I flipped up the relay on my internal Visual File, shared it through the Mark with Kris, and we both watched it as it zipped over the edge and plummeted straight down at breakneck speed towards the nearer of the two Dungeons below.
It was night, and even if the olthoi were somewhat sensitive to magic, I’d wound the magic tight, and they noticed nothing as the Heaven’s Eye shot past them and into the Dungeon they were standing around.
The Visual File painted the 3D map of the Dungeon into place as I zipped down along the ceiling, noting that the olthoi goo and film typical of their Dungeons we’d been in with them was present here, but didn’t seem particularly well-maintained.
Detect Vermin did spot three olthoi in the main chamber below, but there didn’t seem to be an egg chamber there, and I avoided the Summons that were sitting there twiddling their pincers as I zipped towards the back wall, looking for… huh, that.

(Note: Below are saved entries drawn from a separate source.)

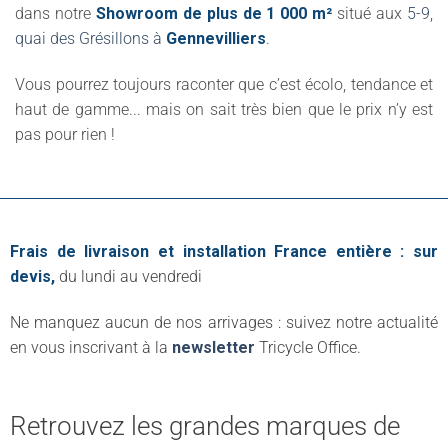
dans notre
Showroom de plus de 1 000 m²
situé aux
5-9,
quai des Grésillons à
Gennevilliers
.
Vous pourrez toujours raconter que c’est écolo, tendance et
haut de gamme... mais on sait très bien que le prix n’y est
pas pour rien !
Frais de livraison et installation France entière : sur
devis,
du lundi au vendredi
Ne manquez aucun de nos arrivages : suivez notre actualité
en vous inscrivant à la
newsletter
Tricycle Office.
Retrouvez les grandes marques de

There’d been a passage leading out here, with spikes inset into the walls to hinder the olthoi and force them into single-file, made from their own pedipalps and capable of punching into them if they tried to go too fast or with too much force.
I could see the spikes on the ground, left there when a bunch of olthoi had simply lined up and carved out the passageway there, widening it by mined force and making the obstructions to them basically worthless.
“I don’t imagine the natives made that work easy,” Kris murmured, as the view moved fairly quickly along the acid-seared, pincer-chopped tunnel cleft through the stone. “But they obviously got through.”
“Aye, I imagine the olthoi would recycle their own dead, so no carcasses…” I murmured, following the winding track of the tunnel through over fifty yards of stone, where it abruptly widened out into a larger chamber.